I was just re-reading previous posts, and how I was feeling 6 months ago, compared to how I feel now. It's amazing that God can take the longing of your soul and reward them in such an amazing way. Specifically, I am now in leadership of our church, living out a continual life-in-Christ relationship, and still hungry for God, but pursuing Him with everything I have. Have things that I thought needed to change actually change? Nope - my husband still isn't a believer and my boys are still affected by autistic behaviors. But, I'm happy, fulfilled, and excited about the life I'm living in Christ. The "things" don't matter as much because I know God has answers for them - my boys ARE healed even if they aren't manifesting their healing yet, and my husband IS coming into the Kingdom because he's my spouse and there are promises to us for our households. I feel peaceful about my life, and it's awesome!

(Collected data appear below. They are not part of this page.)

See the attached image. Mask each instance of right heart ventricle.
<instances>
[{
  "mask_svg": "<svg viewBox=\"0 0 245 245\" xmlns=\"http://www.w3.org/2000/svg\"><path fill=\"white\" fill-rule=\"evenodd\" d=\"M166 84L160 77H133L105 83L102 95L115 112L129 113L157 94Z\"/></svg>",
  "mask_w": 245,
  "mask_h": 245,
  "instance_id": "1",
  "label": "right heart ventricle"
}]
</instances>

Recently I've been up at the altar at church praying for people, laying on hands for sickness, and I've started to see people healed by the power of God! God Rocks!
It's so amazing to actually see happen what we say we believe will happen. My church is taking baby steps toward accessing all the Father has for us, but at least we're moving forward now instead of stagnating. I've been named by other people in leadership into the Office of Prophet. I know that there is a prophetic calling on my life, which is why I've been so frustrated with people in the past not "getting it" and feeling like an outcast. But at the same time I wonder if I'm ready for the responsibility. Of course, if they see me in this way I suppose that I'm functioning in it, so I should just accept it. It doesn't make me uncomfortable, but at the same time I just don't want to get in over my head!
All in all, just seeing where God has taken me and what He's done over the last half year makes me excited to see where I'll be in another 6 months!